Other things if husband keeps needling for details.... You only eventually want a healthy, wonderful, forever relationship with a guy who would make a great stepdad to your kids. I remember telling my husband, "Don't worry, I will pick someone who will make a great stepfather. Someone who really cares about the kids and wants to spend a lot of time with them. Maybe even someone without kids of his own so he can devote 100% to them." (Let your H think that one over!!!!). I even once told him he might want to think about fixing me up with someone who he thinks is really great and might make a great stepdad. It's in his best interest that his children have a positive, good male living with us. -runningoutoftime, 07 Jan 2007
In fact, I have gotten a lot out of most of her posts this year. I recommend reading them. She is so confident... enviable, IMO.
So I didn't pursue this any further. Tomorrow morning, I will ask her, "What was all that about last night? Didn't you get the email from your dad?"

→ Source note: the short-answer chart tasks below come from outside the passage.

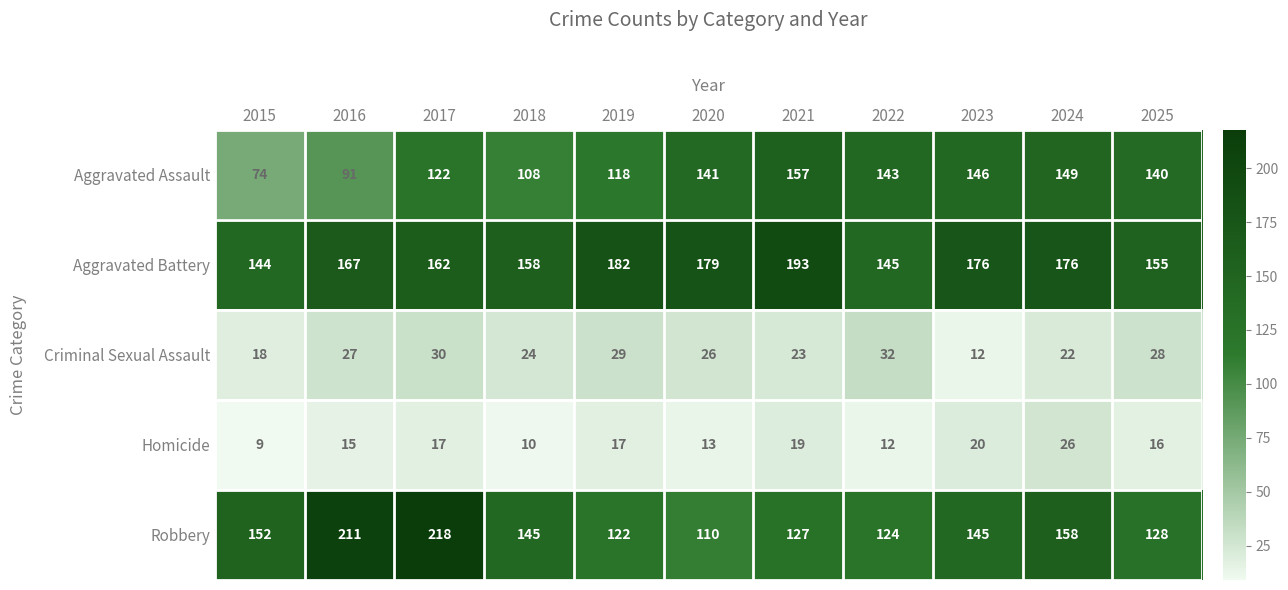

Which series changed the most between 2019 and 2023?

Aggravated Assault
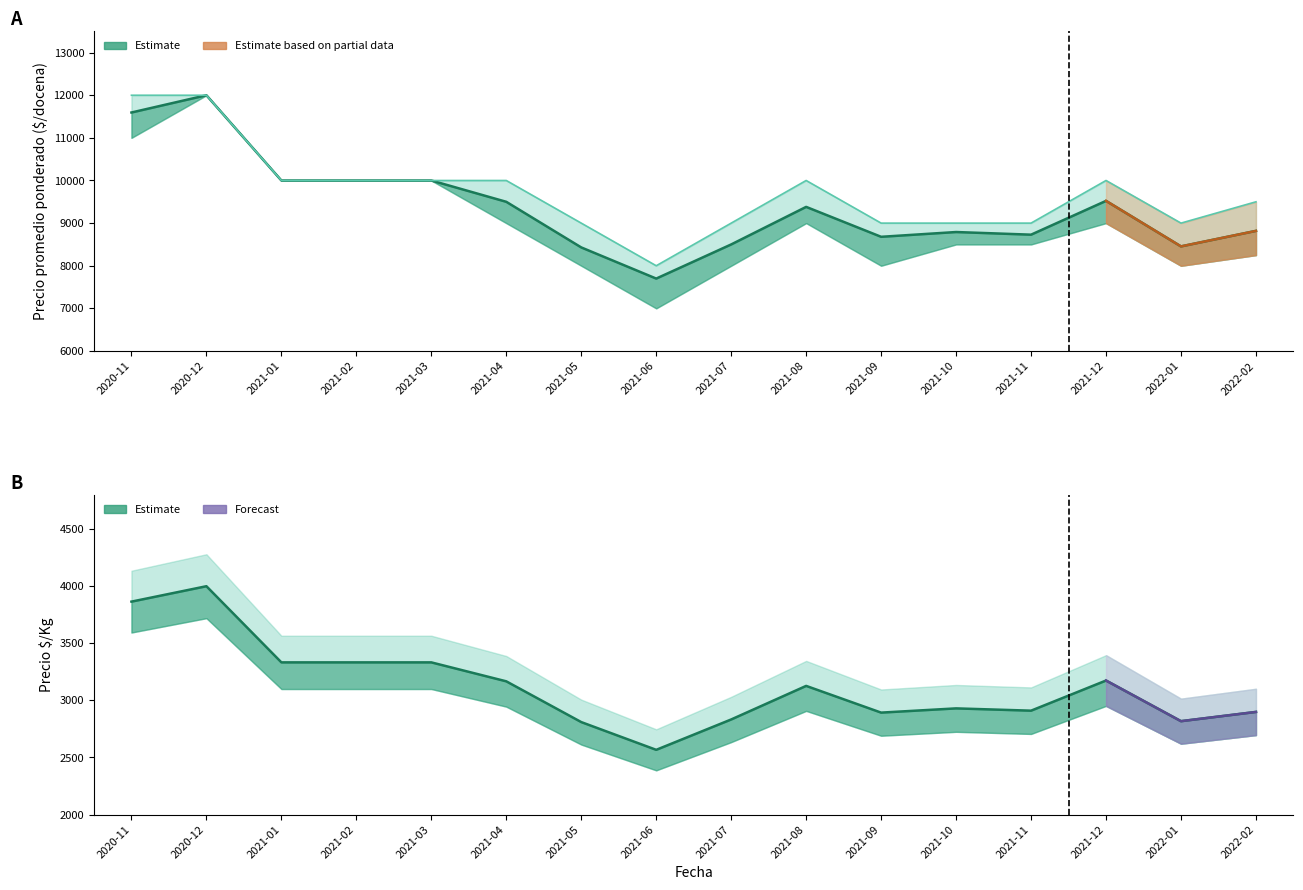

What is the greatest value displayed?

12000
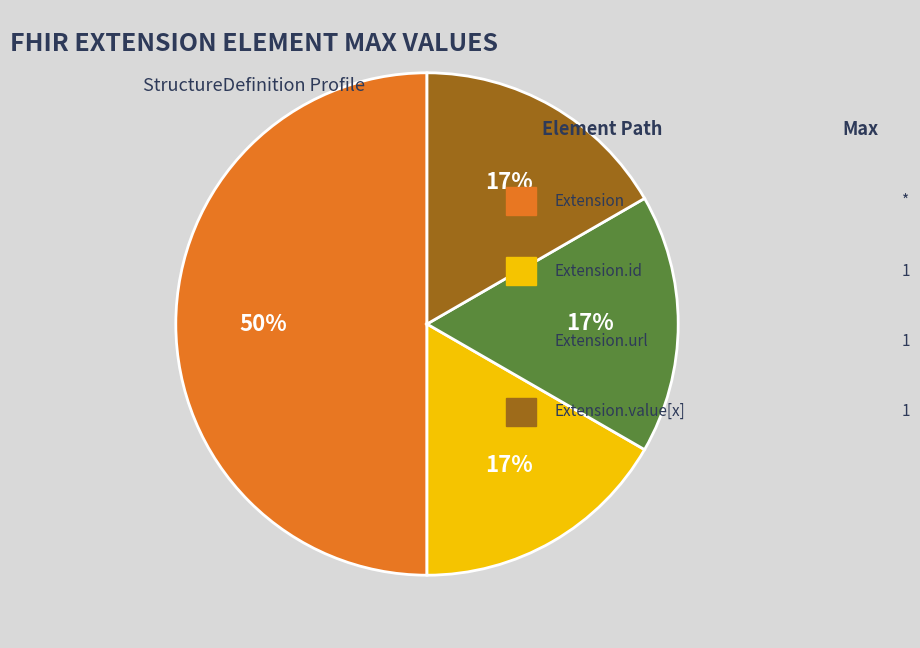

To the nearest percent, what is the difference between the largest and smallest slice percentages?

33%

I think you need to do this.
I read Rob's earlier post. It seems that not discussing the relationship is important in the LRT and in the early stages of the affair to help you detach and not put pressure on WAS. In your case, and perhaps mine, not discussing the relationship may be harmful. It's almost like we are being seen as aloof or in denial. It confirms their image us of as not wanting to deal with the lack of communication in the marriage.
mark, is this an IC therapist for you, or one you hope will be a mc/family therapist? did you get a good feel for her (yes, even though you had to miss a good chunk of the game)?
as for your wife's response...well, who knows, really. how did she say she didn't believe you? I can see that 2 different ways...the first way is the straight out, I don't believe its a therapist on the phone. the other way is simply that she doesn't believe you actually have the nerve to think therapy is going to change anything.
M-41 H-38 M-10 years, T-14 years Bomb-PA 3/19/07 Separated-6/7/07 Piecing/h back home 5/08 S-6 S-4 D-4
"Courage doesn't always roar. Sometimes courage is that little voice at the end of the day that says, 'I'll try again tomorrow.'"
In fact, I am waiting for the "Fire Jim Tressell" drumbeat to begin. Time was, if an Ohio State coach couldn't beat Michigan, he got fired. Now... will it be if an Ohio State coach can't beat the SEC in a BCS bowl game, he gets fired?